• _SOURCE EXTRACT_:
((

Starting a new conversation- towards a national framework for student partnership in university decision making – an Australian Learning and Teaching National Senior Teaching Fellowship

June 23rd 1-3pm 8th floor, Dr Chau Chak Wing Building, UTS.

OLT funded research led by Professor Sally Varnham (UTS) into student engagement in university decision-making and governance (2015-2016) has shown that in comparative sectors the systemic participation of students in decision-making and governance in universities is developing strongly.  There is now evidence of positive outcomes for universities in partnering with students in decision-making processes.  Student engagement opportunities exist in Australian universities and many have introduced partnership initiatives.  However, representation is not embedded through all layers of decision-making and the extent of representation varies greatly between institutions.

Australian universities operate in uncertain times where it is imperative to keep the interests of students, course quality and the student experience uppermost.  Effective student engagement requires more than inclusion of student representatives on committees and asking students what they think after plans have been formulated. Evidence from abroad shows that there are a number of factors that contribute to successful student engagement:

  1. Effective and valued student leadership in partnership with universities:

Strong student leadership at all levels is shown to be pivotal with a strong focus on partnership of student associations and student leaders with the university.

 

  1. A developmental approach to student representation from course/ subject level

through to high level institutional bodies

The importance of development of student representative capability from the early years of students’ programs emerged universally as an important driver.

 

  1. Resources for training and support of student representatives

Training and support is essential and may involve student trainers. Training can be a partnership enterprise between universities and student associations.

 

  1. Processes for the engagement of students in curricular design, and involvement in a

continual process of enhancement of courses and their university experience.

Student engagement within the classroom context is clearly integral as an important path to the development of a culture of student partnership.

 

  1. Capturing every students’ voice – engaging underrepresented student groups to

ensure engagement of the whole student cohort

A big challenge lies in capturing the voices of all student cohorts – international, indigenous, distance students, full-time and part-time, undergraduate and postgraduate – and there is a need for sector-wide collaboration to share ideas. 

 

  1. Considering the provision of meaningful incentives for student engagement

The development of appropriate financial and nonfinancial support for student representation needs consideration.

 

  1. National Entities Supporting Student Engagement
    In the comparative sectors studied, a key role is played by strong national entities which support student engagement. They have permanent staff to assist with research agendas, with training and support and in the case of elected student organisations they provided knowledge transfer, essential with a transient student body.

))

• _WORK TO COMPLETE_:
[1] In the student partnership notice, who led the OLT funded research into student engagement in university decision-making and governance?
[2] Pull from the student partnership notice the part that opens with the words containing "The development of appropriate" and closes with "transient student body.", copied word for word.
[3] Continue the student partnership notice from the point where it stops.

• _DATA SHOWN_:
((

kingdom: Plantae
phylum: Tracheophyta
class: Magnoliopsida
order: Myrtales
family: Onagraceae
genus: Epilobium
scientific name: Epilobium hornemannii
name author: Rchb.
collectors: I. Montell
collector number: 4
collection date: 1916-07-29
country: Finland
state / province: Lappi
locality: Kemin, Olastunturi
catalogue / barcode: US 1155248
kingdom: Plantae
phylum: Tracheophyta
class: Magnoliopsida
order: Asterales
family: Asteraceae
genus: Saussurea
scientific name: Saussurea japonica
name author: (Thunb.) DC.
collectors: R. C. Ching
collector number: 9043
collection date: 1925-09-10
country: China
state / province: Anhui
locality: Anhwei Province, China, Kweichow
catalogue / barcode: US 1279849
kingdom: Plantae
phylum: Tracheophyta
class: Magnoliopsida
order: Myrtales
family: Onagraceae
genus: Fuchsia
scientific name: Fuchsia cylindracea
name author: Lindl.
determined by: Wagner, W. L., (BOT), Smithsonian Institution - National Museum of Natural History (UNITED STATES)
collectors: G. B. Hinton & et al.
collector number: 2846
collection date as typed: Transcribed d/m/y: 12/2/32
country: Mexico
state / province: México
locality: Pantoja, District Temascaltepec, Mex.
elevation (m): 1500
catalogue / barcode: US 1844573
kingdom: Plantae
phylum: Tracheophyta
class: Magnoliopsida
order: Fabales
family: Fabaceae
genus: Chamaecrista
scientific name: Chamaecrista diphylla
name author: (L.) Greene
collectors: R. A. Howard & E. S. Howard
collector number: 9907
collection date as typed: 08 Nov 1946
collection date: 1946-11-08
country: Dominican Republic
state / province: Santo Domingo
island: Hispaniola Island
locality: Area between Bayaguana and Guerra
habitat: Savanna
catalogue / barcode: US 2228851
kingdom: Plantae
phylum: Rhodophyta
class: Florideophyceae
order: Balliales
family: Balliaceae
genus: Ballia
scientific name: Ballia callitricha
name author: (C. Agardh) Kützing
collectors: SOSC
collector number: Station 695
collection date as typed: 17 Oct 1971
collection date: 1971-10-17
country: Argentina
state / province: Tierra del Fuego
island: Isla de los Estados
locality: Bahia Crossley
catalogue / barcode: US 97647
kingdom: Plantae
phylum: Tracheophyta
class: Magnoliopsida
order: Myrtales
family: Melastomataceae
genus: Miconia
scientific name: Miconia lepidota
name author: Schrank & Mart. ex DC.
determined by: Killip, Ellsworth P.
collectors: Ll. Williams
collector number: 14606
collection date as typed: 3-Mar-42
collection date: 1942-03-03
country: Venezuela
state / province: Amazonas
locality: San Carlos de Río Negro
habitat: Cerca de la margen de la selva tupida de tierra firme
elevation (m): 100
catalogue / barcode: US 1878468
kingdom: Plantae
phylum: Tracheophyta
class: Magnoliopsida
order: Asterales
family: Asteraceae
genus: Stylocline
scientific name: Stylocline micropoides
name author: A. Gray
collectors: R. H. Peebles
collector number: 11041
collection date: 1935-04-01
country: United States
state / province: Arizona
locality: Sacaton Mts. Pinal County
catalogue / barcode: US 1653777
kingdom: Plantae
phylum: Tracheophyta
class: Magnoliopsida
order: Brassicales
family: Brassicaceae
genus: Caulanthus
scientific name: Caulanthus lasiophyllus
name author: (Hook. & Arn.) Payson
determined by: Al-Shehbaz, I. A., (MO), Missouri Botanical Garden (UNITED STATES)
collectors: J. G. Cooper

))

• _OUTPUTS IN ORDER_:
[1] Professor Sally Varnham (UTS)

[2]
The development of appropriate financial and nonfinancial support for student representation needs consideration.

 

  1. National Entities Supporting Student Engagement
    In the comparative sectors studied, a key role is played by strong national entities which support student engagement. They have permanent staff to assist with research agendas, with training and support and in the case of elected student organisations they provided knowledge transfer, essential with a transient student body.

[3]
There is a need for a common understanding towards creating effective student representation or engagement at all levels of university operations in a diverse sector. Low levels of student engagement in university governance and decision-making is often attributed to student apathy but behaviour which may appear to indicate “apathy” may be better accounted for by the relatively low level of systemic support for student engagement.
These research findings are being progressed by an Australian Learning and Teaching National Senior Teaching Fellowship entitled Creating a National Framework for Student Partnership in University Decision-making and Governance awarded to Professor Sally Varnham for 2016/2017.   The fellowship is pursuing sector-wide collaboration to develop an agreed set of principles, a framework for student engagement and ultimately toolkits to assist universities in the implementation of these principles.

Innovations underway in many Australian universities show a readiness in the sector to embrace principles of student partnership.  Fellowship workshops in major centres are being run to capture input from all stakeholders into shaping these agreed principles and Framework.  It is hoped that the sharing of knowledge, experiences and insights will help to facilitate processes to better capture student voice within Australian institutions.

Workshops are being organised in:
Sydney 28 April 2017 (launch event for DVCs, PVCs and student leaders)

For wider input:

  • Queensland – Brisbane 3 May 2017 QUT
  • South Australia – 24 May 2017 Adelaide University of Adelaide
  • Victoria – Melbourne 26 May 2017 RMT
  • Western Australia – Perth 2 June 2017 Murdoch University (TBC)
  • New South Wales – Sydney June 23rd 1-3pm 8th floor, Dr Chau Chak Wing Building, UTS.

The workshops will be of two hours in duration and will begin with a brief presentation providing background to the fellowship and an outline of how the workshop will run.  Workshop participation will comprise live discussions of a series of prompt questions and an opportunity to upload answers to these questions via Survey Monkey.  The “survey” will also be available after the workshop to collect further input from participants and from those who are unable to attend but would like to comment on the issues discussed.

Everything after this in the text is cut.